What is this child's rash? - Central Skin answers ED doc's question about a child with a rash.
On Sep 2, 2013
In addition to being one of the contributing writers/editors of Central Skin, I am also a current resident physician. A while ago, I was asked by a colleague, a current Emergency Medicine resident physician in Chicago area about a patient that she saw in the Emergency Room who presented with a rash. I thought I would share my response to her with the readers of Central Skin. For privacy concerns, I excluded any specific identifying information of the patient and I also obtained permission from my doctor colleague about publishing her question and my answer. For people not versed in "doctor-speak," I translated and explained various technical lingo used in her question and in my answer. I hope you all find it informative!
ED doctor question: What caused the rash that this child has?

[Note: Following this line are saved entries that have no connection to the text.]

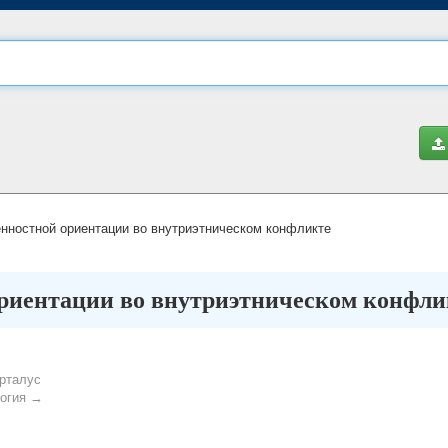
нностной ориентации во внутриэтническом конфликте
ориентации во внутриэтническом конфли
рталус
огия →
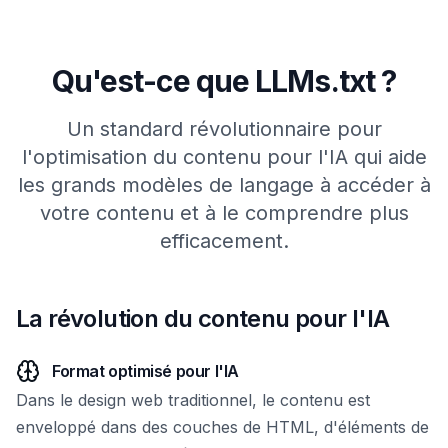
Qu'est-ce que LLMs.txt ?
Un standard révolutionnaire pour
l'optimisation du contenu pour l'IA qui aide
les grands modèles de langage à accéder à
votre contenu et à le comprendre plus
efficacement.
La révolution du contenu pour l'IA
Format optimisé pour l'IA
Dans le design web traditionnel, le contenu est
enveloppé dans des couches de HTML, d'éléments de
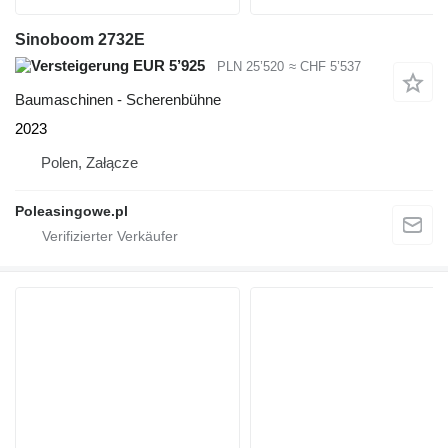
Sinoboom 2732E
EUR 5’925
PLN 25’520
≈ CHF 5’537
Baumaschinen - Scherenbühne
2023
Polen, Załącze
Poleasingowe.pl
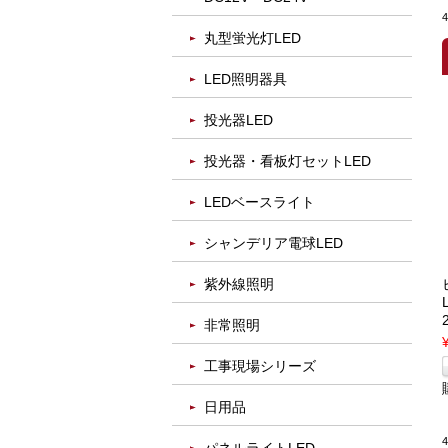
丸型蛍光灯LED
LED照明器具
投光器LED
投光器・看板灯セットLED
LEDベースライト
シャンデリア電球LED
紫外線照明
非常照明
工事現場シリーズ
日用品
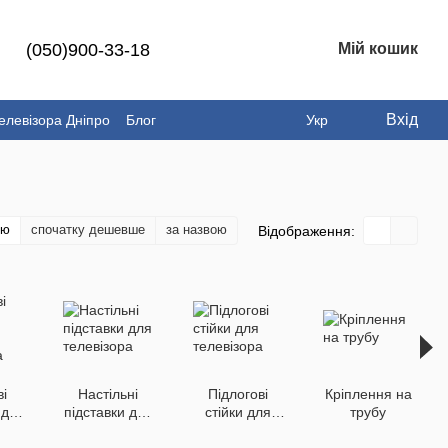
(050)900-33-18
Мій кошик
Вхід
елевізора Дніпро
Блог
Укр
тю
спочатку дешевше
за назвою
Відображення:
і
Настільні
Підлогові
Кріплення на
 для
підставки для
стійки для
трубу
ра
телевізора
телевізора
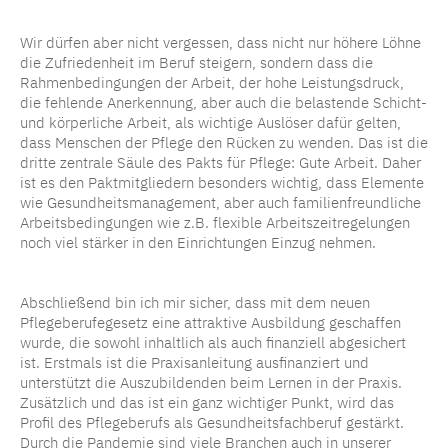
Wir dürfen aber nicht vergessen, dass nicht nur höhere Löhne
die Zufriedenheit im Beruf steigern, sondern dass die
Rahmenbedingungen der Arbeit, der hohe Leistungsdruck,
die fehlende Anerkennung, aber auch die belastende Schicht-
und körperliche Arbeit, als wichtige Auslöser dafür gelten,
dass Menschen der Pflege den Rücken zu wenden. Das ist die
dritte zentrale Säule des Pakts für Pflege: Gute Arbeit. Daher
ist es den Paktmitgliedern besonders wichtig, dass Elemente
wie Gesundheitsmanagement, aber auch familienfreundliche
Arbeitsbedingungen wie z.B. flexible Arbeitszeitregelungen
noch viel stärker in den Einrichtungen Einzug nehmen.
Abschließend bin ich mir sicher, dass mit dem neuen
Pflegeberufegesetz eine attraktive Ausbildung geschaffen
wurde, die sowohl inhaltlich als auch finanziell abgesichert
ist. Erstmals ist die Praxisanleitung ausfinanziert und
unterstützt die Auszubildenden beim Lernen in der Praxis.
Zusätzlich und das ist ein ganz wichtiger Punkt, wird das
Profil des Pflegeberufs als Gesundheitsfachberuf gestärkt.
Durch die Pandemie sind viele Branchen auch in unserer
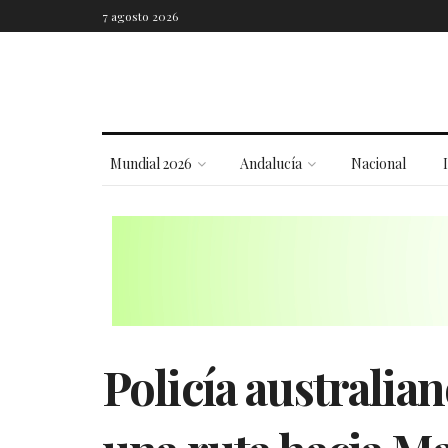
7 agosto 2026
Mundial 2026
Andalucía
Nacional
Policía australia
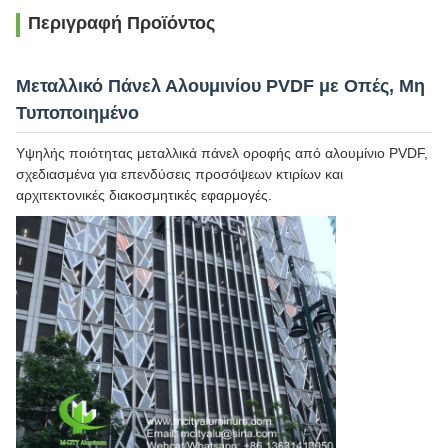
Περιγραφή Προϊόντος
Μεταλλικό Πάνελ Αλουμινίου PVDF με Οπές, Μη
Τυποποιημένο
Υψηλής ποιότητας μεταλλικά πάνελ οροφής από αλουμίνιο PVDF,
σχεδιασμένα για επενδύσεις προσόψεων κτιρίων και
αρχιτεκτονικές διακοσμητικές εφαρμογές.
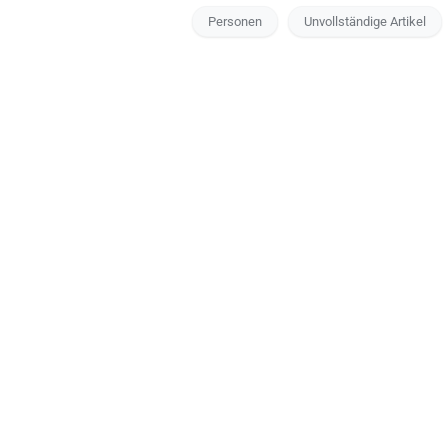
Personen
Unvollständige Artikel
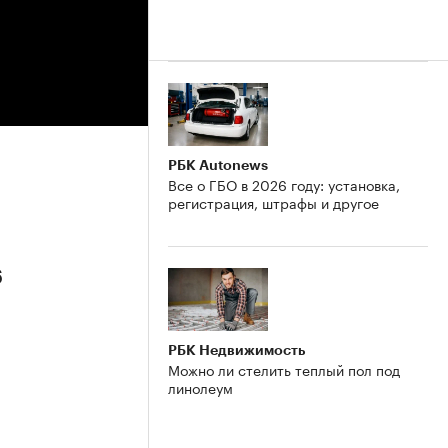
РБК Autonews
Все о ГБО в 2026 году: установка,
регистрация, штрафы и другое
6
РБК Недвижимость
Можно ли стелить теплый пол под
линолеум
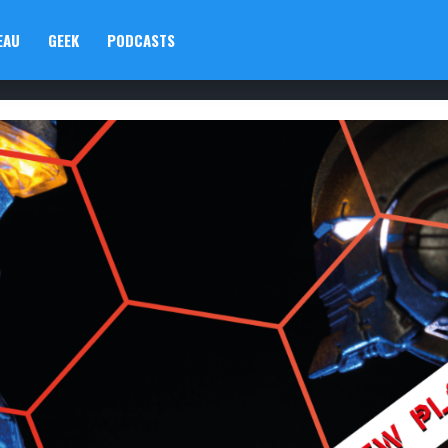
EAU
GEEK
PODCASTS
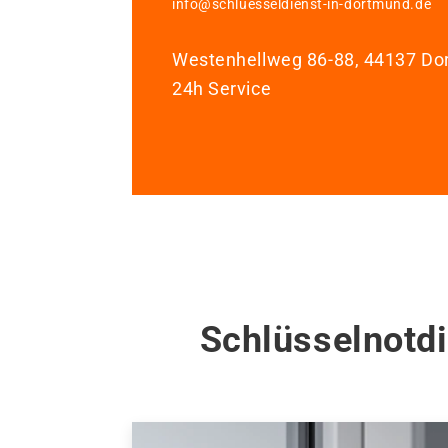
info@schluesseldienst-in-dortmund.de
Westenhellweg 86-88, 44137 D
24h Service
Schlüsselnotd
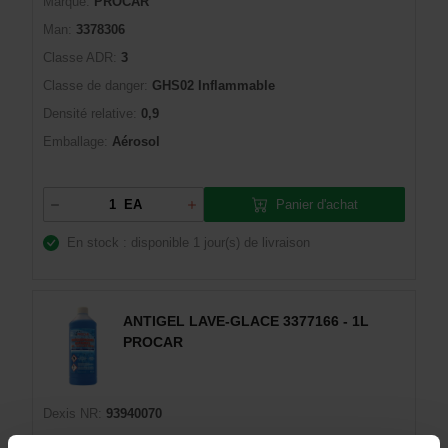
Marque:
PROCAR
Man:
3378306
Classe ADR:
3
Classe de danger:
GHS02 Inflammable
Densité relative:
0,9
Emballage:
Aérosol
Panier d'achat
EA
En stock : disponible
1 jour(s) de livraison
ANTIGEL LAVE-GLACE 3377166 - 1L
PROCAR
Dexis NR:
93940070
EAN:
8712968000764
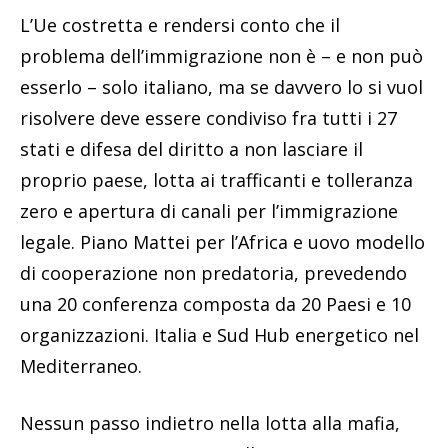
L’Ue costretta e rendersi conto che il
problema dell’immigrazione non è – e non può
esserlo – solo italiano, ma se davvero lo si vuol
risolvere deve essere condiviso fra tutti i 27
stati e difesa del diritto a non lasciare il
proprio paese, lotta ai trafficanti e tolleranza
zero e apertura di canali per l’immigrazione
legale. Piano Mattei per l’Africa e uovo modello
di cooperazione non predatoria, prevedendo
una 20 conferenza composta da 20 Paesi e 10
organizzazioni. Italia e Sud Hub energetico nel
Mediterraneo.
Nessun passo indietro nella lotta alla mafia,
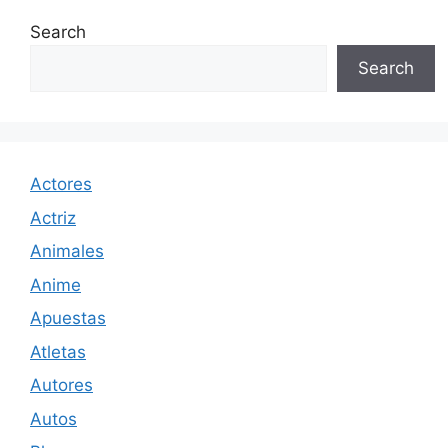
Search
Search
Actores
Actriz
Animales
Anime
Apuestas
Atletas
Autores
Autos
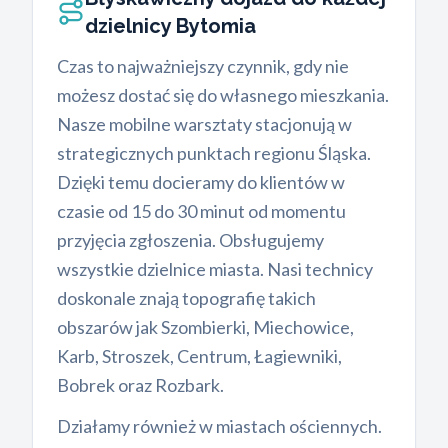
dzielnicy Bytomia
Czas to najważniejszy czynnik, gdy nie
możesz dostać się do własnego mieszkania.
Nasze mobilne warsztaty stacjonują w
strategicznych punktach regionu Śląska.
Dzięki temu docieramy do klientów w
czasie od 15 do 30 minut od momentu
przyjęcia zgłoszenia. Obsługujemy
wszystkie dzielnice miasta. Nasi technicy
doskonale znają topografię takich
obszarów jak Szombierki, Miechowice,
Karb, Stroszek, Centrum, Łagiewniki,
Bobrek oraz Rozbark.
Działamy również w miastach ościennych.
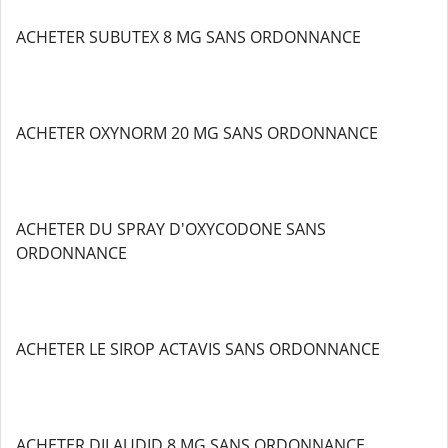
ACHETER SUBUTEX 8 MG SANS ORDONNANCE
ACHETER OXYNORM 20 MG SANS ORDONNANCE
ACHETER DU SPRAY D'OXYCODONE SANS
ORDONNANCE
ACHETER LE SIROP ACTAVIS SANS ORDONNANCE
ACHETER DILAUDID 8 MG SANS ORDONNANCE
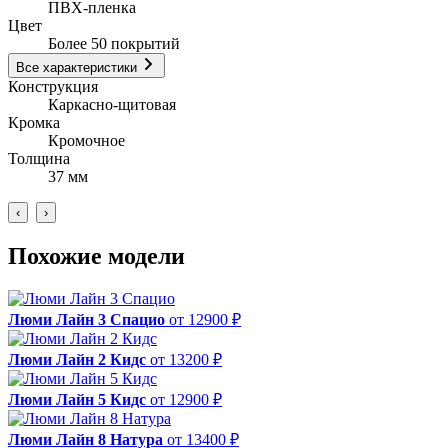
ПВХ-пленка
Цвет
Более 50 покрытий
Все характеристики
Конструкция
Каркасно-щитовая
Кромка
Кромочное
Толщина
37 мм
‹
›
Похожие модели
Люми Лайн 3 Спацио
от 12900 ₽
Люми Лайн 2 Кидс
от 13200 ₽
Люми Лайн 5 Кидс
от 12900 ₽
Люми Лайн 8 Натура
от 13400 ₽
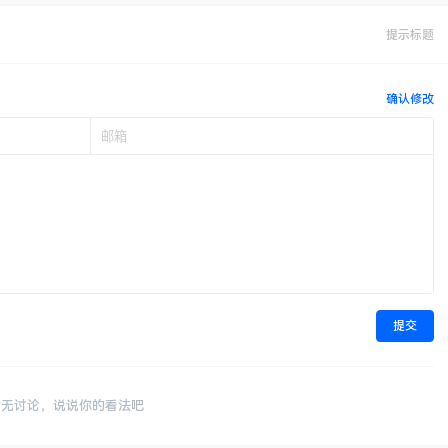
提示标题
确认修改
提交
暂无讨论，说说你的看法吧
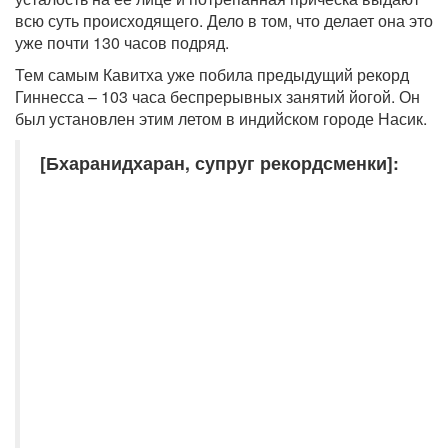
всю суть происходящего. Дело в том, что делает она это
уже почти 130 часов подряд.
Тем самым Кавитха уже побила предыдущий рекорд
Гиннесса – 103 часа беспрерывных занятий йогой. Он
был установлен этим летом в индийском городе Насик.
[Бхаранидхаран, супруг рекордсменки]:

ED Doc: "Heyy hope you're well. I have a derm question for you. I saw an 8 month old healthy male Chinese baby in the ED last night. He has had a macular (translation=flat) rash present for about 5 days. It started on the back of his neck and then he developed little patches of the same erythematous (translation=red), macular rash on his trunk and extremities. Nothing on the palms of the hands or the soles of the feet. It then developed in a beard like distribution on his face, with circumoral (translation=around the mouth) sparing. No other symptoms, patent airway, no fevers, he looked and sounded great otherwise, eating, drinking, pooping, peeing normally. Had all his vaccinations and no recent travel or sick contacts. I was thinking Fifth disease (parvovirus B19) (translation=Fifth Disease is also known as slapped cheek syndrome) , mostly because of what the face rash looked like. Any other thoughts? I know 8 months is a bit early for parvovirus(translation=the virus responsible for Fifth Disease) but they can still get it i think."
"Oh and one more thing that threw me off... He didnt have the classic "lacelike" pattern of rash on the extremities... It was more just small areas of red, macular rash spread sporadically around his body."
Central Skin answer
Central Skin: "I think that you might have hit the diagnosis on the head. Erythema Infectiosum (AKA Fifth Disease or slapped cheek syndrome) usually starts with some symptoms of low grade fevers and cold like symptoms of runny nose. After those symptoms pass, the rash develops. The rash usually spreads from face to body like you described. And I don't think the rash always looks lacy. It sometimes starts as erythematous macules and patches (translation=red small and large spots) which then get central clearing leading to the lace like pattern. Also usually kids that get Fifth Disease aren't really sick appearing and frequently don't even itch. In addition, if it is parvovirus, the child is usually no longer contagious by the time the rash develops."
"The other possible thing it could be is Roseola. Roseola usually infects kids of this age and it also presents with a rash on the trunk and body that can spread to the face. However the rash usually happens after the child has several days of high fever and so I am not sure this was the case with this child. The other things any rash could be before a child's MMR vaccine (translation=measles, mumps, rubella vaccine administered at the age of 1 year) is measles or rubella especially in today's society of non-immunization. However, a child with measles will be much sicker and have the 3 C's cough coryza conjunctivitis (translation= 3Cs refer to the symptoms of cough, runny nose and red itchy eyes in patients with measles) and a high fever. A child with rubella they would have more lymph node involvement around the neck and may have conjunctivitis (translation = red eyes)."
Rashes are very common in children and a lot of rashes are caused by viral infections. However, a myriad of other causes including drugs reactions, allergies, and contact dermatitis can cause a rash in a child. It is for this reason that you should not rely on the advice of any website or online source and should contact your physician for any advice regarding a rash that has developed in your child.